The Backpack Problem
If you're riding the 38R during rush hour with a fully loaded backpack strapped to your spine like a turtle shell, you are effectively two people. The bus isn't at capacity — it just feels like it because half the standing room is occupied by North Face bags stuffed with laptops and Hydro Flasks.
This shouldn't require a PSA, but here we are: take your backpack off. Hold it at your feet. Swing it to your front. Do literally anything other than standing in the aisle like a human roadblock while people can't even move to the center of the bus.
As one SF resident put it, "Backpacks on a full bus are rude af." Another local suggested it should be a posted rule — on BART too. They're not wrong. The fact that Muni hasn't made this official etiquette signage is a minor failure of governance, though admittedly low on the city's long list of minor failures.
The Ghost Bus Problem
Now, for those who've graduated past basic spatial awareness, let's talk about something that can actually save your commute: ghost buses.
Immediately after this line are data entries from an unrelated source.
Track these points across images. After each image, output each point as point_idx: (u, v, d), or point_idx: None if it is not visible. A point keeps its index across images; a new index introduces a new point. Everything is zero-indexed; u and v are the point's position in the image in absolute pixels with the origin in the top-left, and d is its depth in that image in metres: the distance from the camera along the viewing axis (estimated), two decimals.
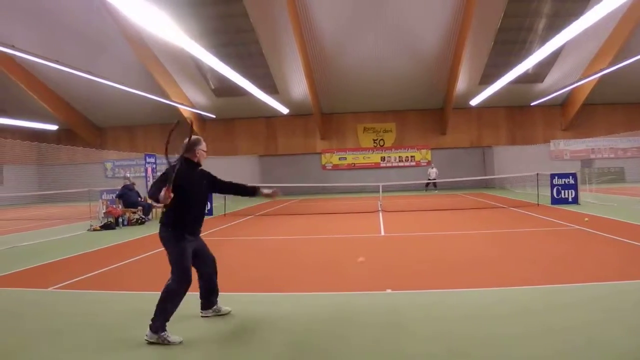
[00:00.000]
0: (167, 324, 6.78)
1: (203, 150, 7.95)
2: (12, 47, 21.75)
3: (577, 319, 7.02)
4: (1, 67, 38.54)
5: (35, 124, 41.08)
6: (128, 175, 31.79)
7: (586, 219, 18.62)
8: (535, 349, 5.92)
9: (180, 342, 6.67)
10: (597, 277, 9.50)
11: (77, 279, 10.75)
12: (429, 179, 43.38)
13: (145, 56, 37.75)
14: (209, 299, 7.90)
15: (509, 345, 6.10)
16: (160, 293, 6.88)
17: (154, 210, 25.43)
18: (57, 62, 24.10)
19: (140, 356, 6.22)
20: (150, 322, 6.75)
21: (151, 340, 6.66)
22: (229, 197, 29.09)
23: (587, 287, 8.82)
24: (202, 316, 7.84)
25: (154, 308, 6.76)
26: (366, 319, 7.49)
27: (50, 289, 9.93)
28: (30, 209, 38.25)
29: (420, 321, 7.25)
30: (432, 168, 44.42)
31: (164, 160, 7.22)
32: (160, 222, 7.35)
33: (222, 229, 20.05)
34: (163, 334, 6.69)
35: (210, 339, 6.80)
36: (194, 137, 7.85)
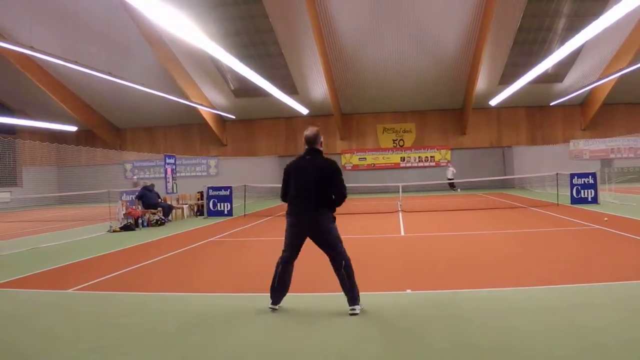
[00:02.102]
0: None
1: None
2: (31, 47, 21.84)
3: (603, 318, 6.95)
4: (20, 68, 38.80)
5: (54, 125, 41.22)
6: (135, 178, 31.86)
7: (606, 218, 18.59)
8: (560, 349, 5.87)
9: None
10: (618, 276, 9.45)
11: (97, 280, 10.77)
12: (449, 179, 43.24)
13: (165, 57, 37.90)
14: None
15: (532, 345, 6.04)
16: (343, 274, 7.85)
17: (173, 211, 25.51)
18: (76, 63, 24.18)
19: (165, 357, 6.23)
20: (350, 299, 7.75)
21: (358, 312, 7.64)
22: (249, 198, 29.04)
23: (609, 287, 8.79)
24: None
25: (174, 309, 6.82)
26: (386, 318, 7.49)
27: (70, 290, 9.95)
28: (50, 211, 38.45)
29: (440, 321, 7.20)
30: (450, 167, 44.28)
31: None
32: (315, 209, 7.87)
33: (242, 230, 20.08)
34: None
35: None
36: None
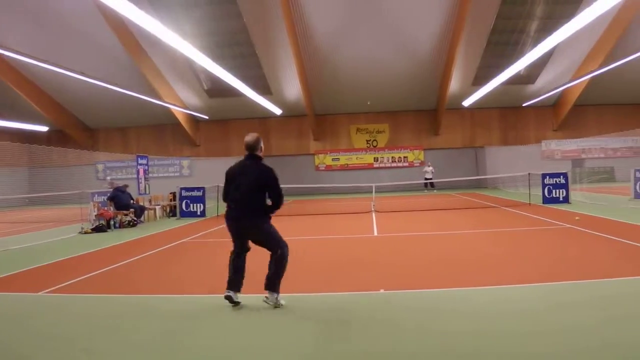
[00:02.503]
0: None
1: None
2: (2, 47, 21.67)
3: (575, 317, 7.04)
4: None
5: (25, 125, 40.87)
6: (108, 178, 31.76)
7: (577, 217, 18.88)
8: (539, 347, 5.93)
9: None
10: (589, 275, 9.60)
11: (68, 283, 10.68)
12: (426, 178, 43.28)
13: (139, 57, 37.64)
14: None
15: (512, 344, 6.10)
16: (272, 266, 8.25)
17: (146, 212, 25.39)
18: (47, 62, 24.00)
19: (139, 356, 6.20)
20: (269, 289, 8.19)
21: (273, 303, 8.12)
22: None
23: (580, 285, 8.92)
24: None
25: (143, 310, 6.79)
26: (361, 318, 7.48)
27: (41, 293, 9.85)
28: (21, 212, 38.17)
29: (416, 320, 7.25)
30: (429, 166, 44.37)
31: None
32: (253, 213, 8.36)
33: (215, 231, 20.01)
34: (279, 295, 8.22)
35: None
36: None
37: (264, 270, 8.25)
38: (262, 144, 8.85)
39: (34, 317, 8.23)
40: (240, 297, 8.31)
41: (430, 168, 43.89)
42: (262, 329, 7.24)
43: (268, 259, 8.30)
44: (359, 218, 22.94)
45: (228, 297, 8.23)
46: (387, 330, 6.91)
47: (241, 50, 38.24)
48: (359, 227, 19.64)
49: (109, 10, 28.83)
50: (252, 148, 8.74)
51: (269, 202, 8.37)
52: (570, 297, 8.16)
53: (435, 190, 43.04)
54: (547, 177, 26.21)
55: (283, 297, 8.28)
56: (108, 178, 35.04)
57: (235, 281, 8.37)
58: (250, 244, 8.59)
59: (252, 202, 8.30)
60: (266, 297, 8.17)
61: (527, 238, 14.85)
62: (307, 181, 44.98)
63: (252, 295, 8.55)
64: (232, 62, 37.35)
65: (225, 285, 8.34)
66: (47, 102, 44.71)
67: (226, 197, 8.61)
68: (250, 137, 8.78)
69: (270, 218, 8.51)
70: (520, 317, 7.19)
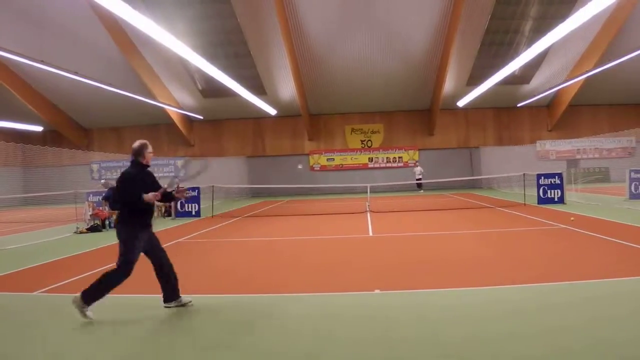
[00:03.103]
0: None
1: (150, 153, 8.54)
2: None
3: (569, 318, 7.04)
4: None
5: (19, 125, 40.86)
6: (102, 180, 31.75)
7: (572, 218, 18.92)
8: (529, 349, 5.93)
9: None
10: (585, 275, 9.62)
11: (63, 283, 10.68)
12: (417, 178, 43.31)
13: (133, 57, 37.60)
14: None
15: (503, 345, 6.11)
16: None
17: None
18: (41, 62, 23.97)
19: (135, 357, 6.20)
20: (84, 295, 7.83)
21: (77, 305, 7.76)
22: (217, 198, 28.92)
23: (575, 286, 8.92)
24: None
25: (141, 309, 6.84)
26: (354, 319, 7.49)
27: (35, 292, 9.86)
28: (15, 212, 38.10)
29: (410, 321, 7.24)
30: (417, 167, 44.41)
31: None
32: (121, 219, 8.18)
33: (210, 231, 20.02)
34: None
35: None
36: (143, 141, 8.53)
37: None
38: (147, 151, 8.53)
39: (27, 316, 8.22)
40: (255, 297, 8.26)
41: (419, 168, 43.92)
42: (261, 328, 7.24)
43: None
44: (354, 218, 22.92)
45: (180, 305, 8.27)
46: (382, 331, 6.91)
47: (235, 50, 38.24)
48: (354, 227, 19.63)
49: (102, 9, 28.81)
50: (136, 154, 8.50)
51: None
52: (563, 298, 8.18)
53: (422, 191, 43.07)
54: (542, 177, 26.21)
55: (284, 297, 8.23)
56: (102, 180, 35.02)
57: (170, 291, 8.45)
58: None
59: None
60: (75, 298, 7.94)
61: (522, 238, 14.85)
62: (302, 181, 44.99)
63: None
64: (226, 61, 37.34)
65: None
66: (41, 102, 44.63)
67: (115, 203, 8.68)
68: (135, 143, 8.58)
69: (133, 226, 8.18)
70: (511, 318, 7.22)
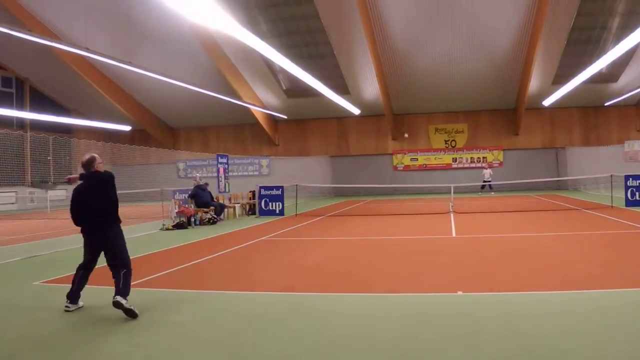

A ghost bus is that arrival listing on your real-time transit app showing a bus in three minutes — except it doesn't exist. It's not tracking. It's a phantom scheduled departure that will never materialize, and you'll stand at the stop like a fool waiting for Godot in a fog bank.
Here's the veteran move: only trust buses your app shows as actively tracking. If there's a "bus" arriving in 3 minutes with no live signal and another in 12 minutes that's confirmed real, plan for the 12-minute one. Treat the ghost as a bonus if it shows up.
Also watch for buses "hung up" at the same arrival time for several minutes — that's a sign something went sideways. Start looking for alternate routes immediately rather than hoping it sorts itself out.
The real power move? Use real-time tracking while you're already riding to plan transfers on the fly. If your connecting bus is ghosting, you can bail early and walk, grab a scooter, or reroute entirely.
Muni isn't going to fix itself overnight — the agency's budget priorities and operational challenges are a conversation for another day. But riders can make the experience marginally less miserable with two simple commitments: respect other people's space, and stop trusting buses that aren't real.
Your commute is in your hands. Well, your hands and whatever app you're using to dodge ghost buses.